Why? The now former host of "Mayhem in the AM" on Atlanta's 790 The Zone offered up plenty of reasons in an interview Tuesday with CNN's Brooke Baldwin. And none of his descriptions of the now infamous two-minute radio bit were positive.

Stupid. Not thought out. Offensive. Awful. And not funny.

"You walk a fine line trying to be somewhat on the edge," Shapiro said. "We blew it. We blew it in a huge way."

Shapiro and the show's two other hosts -- Chris Dimino and Nick Cellini -- were fired Monday evening.

It all started, he explained, as the show's crew batted around ideas during a commercial break. The Atlanta Falcons are big in Georgia, and the New Orleans Saints are likely their biggest rivals.
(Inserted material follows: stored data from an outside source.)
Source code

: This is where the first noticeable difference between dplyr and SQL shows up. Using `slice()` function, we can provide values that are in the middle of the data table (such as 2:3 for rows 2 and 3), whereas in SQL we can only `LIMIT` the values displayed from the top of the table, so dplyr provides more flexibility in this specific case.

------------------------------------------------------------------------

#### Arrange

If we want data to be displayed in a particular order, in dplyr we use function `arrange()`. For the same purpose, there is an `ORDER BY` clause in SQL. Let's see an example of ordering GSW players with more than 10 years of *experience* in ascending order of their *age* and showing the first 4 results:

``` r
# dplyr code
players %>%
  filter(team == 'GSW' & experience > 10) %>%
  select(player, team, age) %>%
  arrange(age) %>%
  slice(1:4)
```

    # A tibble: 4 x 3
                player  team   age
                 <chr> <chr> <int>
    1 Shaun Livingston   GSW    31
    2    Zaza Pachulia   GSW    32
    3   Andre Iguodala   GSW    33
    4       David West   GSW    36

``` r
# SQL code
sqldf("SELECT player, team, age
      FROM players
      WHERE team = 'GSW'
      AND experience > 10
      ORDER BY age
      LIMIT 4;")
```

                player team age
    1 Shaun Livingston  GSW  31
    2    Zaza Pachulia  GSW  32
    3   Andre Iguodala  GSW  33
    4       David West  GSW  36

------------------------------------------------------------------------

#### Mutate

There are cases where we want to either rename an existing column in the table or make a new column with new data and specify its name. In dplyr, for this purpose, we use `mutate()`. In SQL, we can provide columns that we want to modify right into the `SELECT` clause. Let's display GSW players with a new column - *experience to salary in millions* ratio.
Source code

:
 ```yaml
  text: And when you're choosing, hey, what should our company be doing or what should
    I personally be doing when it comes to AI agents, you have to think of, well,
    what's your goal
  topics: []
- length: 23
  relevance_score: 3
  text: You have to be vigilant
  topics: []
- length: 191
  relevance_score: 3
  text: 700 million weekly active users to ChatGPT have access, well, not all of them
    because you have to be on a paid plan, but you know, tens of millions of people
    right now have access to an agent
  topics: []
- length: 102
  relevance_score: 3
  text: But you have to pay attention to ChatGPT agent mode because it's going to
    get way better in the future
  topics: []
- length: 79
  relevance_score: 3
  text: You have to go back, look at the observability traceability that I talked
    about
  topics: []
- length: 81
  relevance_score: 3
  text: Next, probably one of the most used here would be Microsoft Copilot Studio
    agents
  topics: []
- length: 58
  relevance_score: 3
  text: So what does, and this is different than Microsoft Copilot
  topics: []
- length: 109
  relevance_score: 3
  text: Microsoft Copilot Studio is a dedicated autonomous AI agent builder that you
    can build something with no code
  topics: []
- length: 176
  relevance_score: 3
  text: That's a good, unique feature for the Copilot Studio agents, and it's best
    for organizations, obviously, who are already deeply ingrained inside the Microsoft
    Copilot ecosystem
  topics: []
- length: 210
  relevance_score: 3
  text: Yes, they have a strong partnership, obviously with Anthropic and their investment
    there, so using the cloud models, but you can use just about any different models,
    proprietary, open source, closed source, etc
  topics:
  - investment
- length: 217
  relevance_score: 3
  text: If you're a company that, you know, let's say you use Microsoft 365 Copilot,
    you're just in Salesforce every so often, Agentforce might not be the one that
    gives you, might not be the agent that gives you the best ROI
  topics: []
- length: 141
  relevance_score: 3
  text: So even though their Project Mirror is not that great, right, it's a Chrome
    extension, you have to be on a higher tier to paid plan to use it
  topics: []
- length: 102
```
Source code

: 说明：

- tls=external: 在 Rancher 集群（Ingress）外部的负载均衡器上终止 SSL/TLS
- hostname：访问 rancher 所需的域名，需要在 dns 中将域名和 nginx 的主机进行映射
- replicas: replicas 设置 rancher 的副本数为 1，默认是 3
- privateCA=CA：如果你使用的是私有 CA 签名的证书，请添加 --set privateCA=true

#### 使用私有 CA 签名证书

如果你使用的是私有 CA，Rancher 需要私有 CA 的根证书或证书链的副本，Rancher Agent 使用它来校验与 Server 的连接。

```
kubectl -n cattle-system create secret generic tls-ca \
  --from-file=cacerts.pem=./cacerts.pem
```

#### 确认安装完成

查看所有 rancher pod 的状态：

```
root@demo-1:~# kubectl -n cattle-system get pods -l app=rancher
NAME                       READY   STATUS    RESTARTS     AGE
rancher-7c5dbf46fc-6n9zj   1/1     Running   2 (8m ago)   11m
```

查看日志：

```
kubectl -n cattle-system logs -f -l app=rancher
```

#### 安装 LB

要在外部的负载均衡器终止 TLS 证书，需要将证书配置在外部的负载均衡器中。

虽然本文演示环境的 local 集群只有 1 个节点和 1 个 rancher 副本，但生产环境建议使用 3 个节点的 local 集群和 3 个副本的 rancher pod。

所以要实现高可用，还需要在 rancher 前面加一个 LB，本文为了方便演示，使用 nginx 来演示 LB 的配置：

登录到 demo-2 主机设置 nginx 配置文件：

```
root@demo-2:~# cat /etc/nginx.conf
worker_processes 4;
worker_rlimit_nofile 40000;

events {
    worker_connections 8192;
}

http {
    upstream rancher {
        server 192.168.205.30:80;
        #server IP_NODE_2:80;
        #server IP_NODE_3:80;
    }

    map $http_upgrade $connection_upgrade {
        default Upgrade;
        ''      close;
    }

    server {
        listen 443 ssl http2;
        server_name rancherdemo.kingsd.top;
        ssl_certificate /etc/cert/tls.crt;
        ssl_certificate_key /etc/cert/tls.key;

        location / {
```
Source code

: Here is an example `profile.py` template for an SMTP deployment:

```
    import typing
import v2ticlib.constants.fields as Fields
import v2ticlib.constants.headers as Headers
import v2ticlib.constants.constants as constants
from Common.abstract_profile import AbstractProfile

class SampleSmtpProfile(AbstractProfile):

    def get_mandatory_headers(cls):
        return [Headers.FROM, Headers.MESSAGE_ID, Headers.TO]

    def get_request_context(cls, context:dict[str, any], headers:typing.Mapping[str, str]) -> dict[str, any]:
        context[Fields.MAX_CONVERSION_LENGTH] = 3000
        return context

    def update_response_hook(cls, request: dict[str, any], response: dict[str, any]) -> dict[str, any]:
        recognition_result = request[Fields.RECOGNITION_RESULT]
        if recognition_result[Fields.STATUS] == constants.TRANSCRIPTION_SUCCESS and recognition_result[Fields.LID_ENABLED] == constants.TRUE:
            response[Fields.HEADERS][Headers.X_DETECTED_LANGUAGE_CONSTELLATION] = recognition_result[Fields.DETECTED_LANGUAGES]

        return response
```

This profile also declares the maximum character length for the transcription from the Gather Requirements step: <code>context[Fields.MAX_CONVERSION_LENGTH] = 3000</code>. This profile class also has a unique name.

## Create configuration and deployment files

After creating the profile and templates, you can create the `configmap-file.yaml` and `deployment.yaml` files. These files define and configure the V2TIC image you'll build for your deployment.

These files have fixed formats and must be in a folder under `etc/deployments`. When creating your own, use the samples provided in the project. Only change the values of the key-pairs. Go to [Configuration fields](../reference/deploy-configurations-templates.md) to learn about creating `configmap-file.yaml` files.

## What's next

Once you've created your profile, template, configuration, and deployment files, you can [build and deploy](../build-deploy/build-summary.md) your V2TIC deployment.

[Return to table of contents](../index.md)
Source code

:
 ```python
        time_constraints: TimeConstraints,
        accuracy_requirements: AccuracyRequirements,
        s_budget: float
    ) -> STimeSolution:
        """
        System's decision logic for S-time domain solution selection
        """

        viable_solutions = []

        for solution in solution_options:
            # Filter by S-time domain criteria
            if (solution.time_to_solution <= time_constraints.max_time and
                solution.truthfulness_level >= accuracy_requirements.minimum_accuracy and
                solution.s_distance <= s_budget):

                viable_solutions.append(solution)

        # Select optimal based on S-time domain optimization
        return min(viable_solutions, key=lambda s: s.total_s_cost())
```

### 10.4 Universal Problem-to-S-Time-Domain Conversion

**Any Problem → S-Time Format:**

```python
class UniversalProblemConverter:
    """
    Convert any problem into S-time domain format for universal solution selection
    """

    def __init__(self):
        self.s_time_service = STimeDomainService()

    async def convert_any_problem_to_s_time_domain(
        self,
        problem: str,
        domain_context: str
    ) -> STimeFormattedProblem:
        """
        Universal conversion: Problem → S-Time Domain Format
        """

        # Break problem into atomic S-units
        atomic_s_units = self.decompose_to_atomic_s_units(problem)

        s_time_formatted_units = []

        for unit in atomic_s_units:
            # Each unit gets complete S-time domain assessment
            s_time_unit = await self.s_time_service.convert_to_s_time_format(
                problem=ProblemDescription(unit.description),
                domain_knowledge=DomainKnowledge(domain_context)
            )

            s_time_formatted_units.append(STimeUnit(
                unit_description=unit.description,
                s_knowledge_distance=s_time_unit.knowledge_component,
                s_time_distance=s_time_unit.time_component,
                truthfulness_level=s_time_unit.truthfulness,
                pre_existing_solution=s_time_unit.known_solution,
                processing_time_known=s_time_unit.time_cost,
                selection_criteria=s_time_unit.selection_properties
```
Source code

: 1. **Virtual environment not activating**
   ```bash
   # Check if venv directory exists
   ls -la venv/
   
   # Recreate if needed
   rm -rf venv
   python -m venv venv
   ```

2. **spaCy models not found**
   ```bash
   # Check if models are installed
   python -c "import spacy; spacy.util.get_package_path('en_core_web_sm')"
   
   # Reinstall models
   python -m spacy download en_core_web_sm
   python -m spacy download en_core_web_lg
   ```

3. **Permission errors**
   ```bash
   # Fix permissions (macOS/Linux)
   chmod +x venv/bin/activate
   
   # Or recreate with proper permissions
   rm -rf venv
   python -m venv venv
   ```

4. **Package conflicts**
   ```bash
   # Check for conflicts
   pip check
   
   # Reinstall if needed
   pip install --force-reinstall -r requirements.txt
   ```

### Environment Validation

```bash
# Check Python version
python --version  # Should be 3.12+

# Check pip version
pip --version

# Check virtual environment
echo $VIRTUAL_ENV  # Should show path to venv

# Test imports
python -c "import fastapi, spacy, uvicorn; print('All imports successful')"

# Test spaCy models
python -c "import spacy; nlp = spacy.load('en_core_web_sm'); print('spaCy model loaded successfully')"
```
And it just so happened that Gleason, one of the men most associated with the Louisiana team, had been the guest writer for Peter King's popular "Monday Morning Quarterback" column this week on SI.com.

But Gleason isn't just any Saint. He's a hero in New Orleans not just for his play as a defensive back but, more recently, for his battle against amyotrophic lateral sclerosis, a neuromuscular disease also known by its acronym ALS and as Lou Gehrig's disease.

The illness has hindered many of Gleason's functions, but it hasn't stopped him. To put together the column, he pointed out, he used technology that allowed him to type with his eyes. Gleason also explained his struggles with, and triumphs over, the disease.

"ALS prevents your brain from talking to your muscles. As a result, muscles die. As a result, every 90 minutes people die," he wrote. "I am a person."

The "Mayhem in the AM" crew decided to spoof Gleason's illness, specifically, the fact he speaks with a synthetic voice. The segment featured punchlines of an imaginary Gleason telling knock-knock jokes, using a would-be synthesizer, with punchlines like "Smother me, do me a favor."

On Tuesday, Shapiro offered no defense for the segment, which he described as quickly conceived and ill-advised. At the outset, he realized the bit wasn't funny but wasn't prepared as it quickly got slammed on social media and beyond.

"The pressure is to try to do a good radio show, and that wasn't a good moment," Shapiro recalled. "It was a horrible moment."

Within hours, the radio station and its parent company had suspended Cellini, Dimino and Shapiro. By day's end, they were all out of a job.

"790 The Zone, our owners, sponsors and partners in no way endorse or support this kind of content. We sincerely apologize to Mr. Gleason, his family and all those touched by ALS," Rick Mack, the station's general manager, said in a statement

All three hosts have apologized on Twitter and personally to the Team Gleason foundation, as Gleason himself wrote on Facebook.

"Received and accepted," he wrote. "We have all made mistakes in this life. How we learn from our mistakes is the measure of who we are."

Since the story broke, Gleason said, there's been a lot of talk about ALS, an ailment he characterizes as being "not (well) understood ... and largely ignored." Hopefully, this unintentional uproar will help change that, he said.

That's Shapiro's hope as well. At the same time, he's personally shaken for his part in offending so many -- including Gleason, those fighting ALS and the city of New Orleans. The 18-year radio veteran knows New Orleans well: he attended Tulane University, was married in the city and even has a daughter named Nola.

"It's a place I understand their passions and their heroes," Shapiro said, counting Gleason as one such hero. "And to make fun of those, it's an awful thing. I feel awful about it."